Sentiremo da Renzi dove vuol cominciare, con la speranza di uno sguardo lungo, oltre le elezioni. Ma sono già evidenti alcune priorità, innanzitutto culturali, educative, e di organizzazione sociale. Il digitale offre grandi possibilità di lavorare «da remoto», cioè dal tinello, ma occorrerà anche - all’opposto - cercare il lavoro migliore là dove c’è, non più sotto casa. Dopo la migrazione dei disperati, quella di una nuova forza lavoro qualificata che dovrà mettersi più volte in gioco, aggiornandosi, specializzandosi. Con grandi opportunità, ma anche un oggettivo sradicamento. Questa mobilità globale comporta un nuovo squilibrio tra datori e prestatori di lavoro, a vantaggio dei primi, più rapidi a spostare centri di produzione, delocalizzazioni, riconversioni, all’inseguimento di nuove facilitazioni fiscali, salariali, ambientali.

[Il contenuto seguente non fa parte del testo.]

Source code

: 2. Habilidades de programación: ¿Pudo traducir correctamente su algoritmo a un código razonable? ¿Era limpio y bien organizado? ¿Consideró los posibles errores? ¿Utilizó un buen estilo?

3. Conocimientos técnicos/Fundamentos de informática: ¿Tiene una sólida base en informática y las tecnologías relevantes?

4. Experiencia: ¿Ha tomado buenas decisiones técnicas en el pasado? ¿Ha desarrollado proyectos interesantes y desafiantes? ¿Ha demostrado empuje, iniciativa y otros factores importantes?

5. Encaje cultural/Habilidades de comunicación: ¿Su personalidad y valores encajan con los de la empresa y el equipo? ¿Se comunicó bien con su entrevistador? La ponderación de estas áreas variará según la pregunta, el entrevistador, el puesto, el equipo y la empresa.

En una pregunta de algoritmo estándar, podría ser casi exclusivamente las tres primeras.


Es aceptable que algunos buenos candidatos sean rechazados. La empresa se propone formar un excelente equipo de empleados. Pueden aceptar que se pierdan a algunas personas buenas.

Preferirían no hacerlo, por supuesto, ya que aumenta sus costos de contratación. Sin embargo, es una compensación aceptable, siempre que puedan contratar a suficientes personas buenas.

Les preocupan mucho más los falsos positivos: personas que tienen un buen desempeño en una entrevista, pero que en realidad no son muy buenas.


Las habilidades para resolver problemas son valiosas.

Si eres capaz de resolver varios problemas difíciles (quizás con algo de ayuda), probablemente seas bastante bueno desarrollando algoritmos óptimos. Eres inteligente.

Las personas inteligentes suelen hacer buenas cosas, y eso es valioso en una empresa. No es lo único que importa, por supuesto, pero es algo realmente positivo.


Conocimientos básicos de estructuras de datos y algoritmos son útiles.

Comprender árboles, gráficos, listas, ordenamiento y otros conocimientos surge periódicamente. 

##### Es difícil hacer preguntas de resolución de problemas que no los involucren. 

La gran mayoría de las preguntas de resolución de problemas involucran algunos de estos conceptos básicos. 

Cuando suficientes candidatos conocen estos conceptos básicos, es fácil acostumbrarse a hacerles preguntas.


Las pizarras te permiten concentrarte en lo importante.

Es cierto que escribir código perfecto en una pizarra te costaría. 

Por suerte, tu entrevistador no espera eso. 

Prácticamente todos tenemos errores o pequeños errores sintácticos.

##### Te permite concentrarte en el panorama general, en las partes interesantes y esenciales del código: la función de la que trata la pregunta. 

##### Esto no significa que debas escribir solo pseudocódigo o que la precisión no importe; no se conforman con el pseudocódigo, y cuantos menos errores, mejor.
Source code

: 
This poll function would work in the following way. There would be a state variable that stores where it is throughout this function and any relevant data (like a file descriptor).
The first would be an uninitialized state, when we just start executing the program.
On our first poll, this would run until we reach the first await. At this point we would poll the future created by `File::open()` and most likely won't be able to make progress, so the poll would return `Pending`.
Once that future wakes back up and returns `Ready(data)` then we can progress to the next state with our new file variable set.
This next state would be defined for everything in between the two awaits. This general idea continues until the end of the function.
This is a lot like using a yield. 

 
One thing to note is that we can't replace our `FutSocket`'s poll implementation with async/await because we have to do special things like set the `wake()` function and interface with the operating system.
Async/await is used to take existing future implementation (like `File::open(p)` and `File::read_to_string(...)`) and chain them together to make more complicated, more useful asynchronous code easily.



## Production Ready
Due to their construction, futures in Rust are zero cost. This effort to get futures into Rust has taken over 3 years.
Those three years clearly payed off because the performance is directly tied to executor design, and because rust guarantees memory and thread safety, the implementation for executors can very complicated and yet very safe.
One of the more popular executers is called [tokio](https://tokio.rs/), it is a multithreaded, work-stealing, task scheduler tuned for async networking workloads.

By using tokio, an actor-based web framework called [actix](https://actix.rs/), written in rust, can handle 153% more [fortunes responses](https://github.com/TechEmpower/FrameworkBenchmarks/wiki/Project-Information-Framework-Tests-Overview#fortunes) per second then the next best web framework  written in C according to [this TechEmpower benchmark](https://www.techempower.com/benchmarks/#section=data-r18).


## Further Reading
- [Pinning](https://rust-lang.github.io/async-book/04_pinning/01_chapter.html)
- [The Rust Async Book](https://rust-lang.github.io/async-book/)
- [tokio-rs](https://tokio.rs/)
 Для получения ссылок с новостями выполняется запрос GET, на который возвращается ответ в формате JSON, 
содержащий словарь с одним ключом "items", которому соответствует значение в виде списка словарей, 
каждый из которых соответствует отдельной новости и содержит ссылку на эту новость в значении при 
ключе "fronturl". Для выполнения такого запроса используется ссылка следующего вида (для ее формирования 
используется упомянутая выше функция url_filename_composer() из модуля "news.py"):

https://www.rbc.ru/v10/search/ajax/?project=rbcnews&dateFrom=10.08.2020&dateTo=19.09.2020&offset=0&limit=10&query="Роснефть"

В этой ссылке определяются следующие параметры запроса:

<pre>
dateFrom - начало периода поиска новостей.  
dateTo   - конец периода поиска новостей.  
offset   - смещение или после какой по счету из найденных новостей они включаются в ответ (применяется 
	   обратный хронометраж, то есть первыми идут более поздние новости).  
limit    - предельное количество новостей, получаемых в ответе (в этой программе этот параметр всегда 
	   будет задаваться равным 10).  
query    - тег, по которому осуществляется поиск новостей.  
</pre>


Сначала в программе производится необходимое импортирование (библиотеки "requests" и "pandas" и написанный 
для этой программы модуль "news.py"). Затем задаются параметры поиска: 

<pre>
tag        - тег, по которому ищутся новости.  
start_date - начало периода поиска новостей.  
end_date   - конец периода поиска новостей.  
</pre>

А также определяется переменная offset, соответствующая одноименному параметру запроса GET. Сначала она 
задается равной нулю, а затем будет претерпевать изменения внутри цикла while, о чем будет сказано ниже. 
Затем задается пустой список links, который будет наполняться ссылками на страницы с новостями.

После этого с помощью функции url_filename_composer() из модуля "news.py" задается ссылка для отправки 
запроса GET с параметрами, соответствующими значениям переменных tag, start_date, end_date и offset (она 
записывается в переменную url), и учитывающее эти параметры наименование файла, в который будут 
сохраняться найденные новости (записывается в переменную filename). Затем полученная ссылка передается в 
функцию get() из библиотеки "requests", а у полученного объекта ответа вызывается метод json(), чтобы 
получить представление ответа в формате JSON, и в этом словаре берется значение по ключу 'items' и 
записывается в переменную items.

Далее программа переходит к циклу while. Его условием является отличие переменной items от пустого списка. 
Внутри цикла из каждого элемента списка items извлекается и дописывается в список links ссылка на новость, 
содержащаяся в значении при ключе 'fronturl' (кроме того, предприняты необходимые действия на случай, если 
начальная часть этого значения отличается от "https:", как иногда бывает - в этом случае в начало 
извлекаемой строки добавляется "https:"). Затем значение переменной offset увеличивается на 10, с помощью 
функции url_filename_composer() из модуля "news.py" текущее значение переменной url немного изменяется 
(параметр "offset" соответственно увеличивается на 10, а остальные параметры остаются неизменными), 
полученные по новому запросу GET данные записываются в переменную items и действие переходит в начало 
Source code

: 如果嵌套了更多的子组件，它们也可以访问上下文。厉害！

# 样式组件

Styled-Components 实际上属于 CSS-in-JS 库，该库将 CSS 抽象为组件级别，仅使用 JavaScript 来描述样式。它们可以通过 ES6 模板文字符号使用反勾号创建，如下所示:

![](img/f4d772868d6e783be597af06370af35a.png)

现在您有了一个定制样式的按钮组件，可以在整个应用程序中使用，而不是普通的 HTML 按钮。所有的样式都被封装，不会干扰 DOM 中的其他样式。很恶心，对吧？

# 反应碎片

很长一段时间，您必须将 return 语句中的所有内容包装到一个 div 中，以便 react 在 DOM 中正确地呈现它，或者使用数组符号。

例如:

Ma se si usa la parola cittadinanza, ciò vuol dire innanzitutto regole uguali e rispetto dei diritti del lavoro a livello globale, e dato che i problemi sono transnazionali, occorreranno partiti e sindacati capaci di una visione internazionale, altro che sovranismi e protezionismi. Tra la tragedia della disoccupazione e l’età dell’oro della liberazione «dal» lavoro, c’è la via realistica dei diritti e della centralità del lavoratore, anzi del cittadino lavoratore.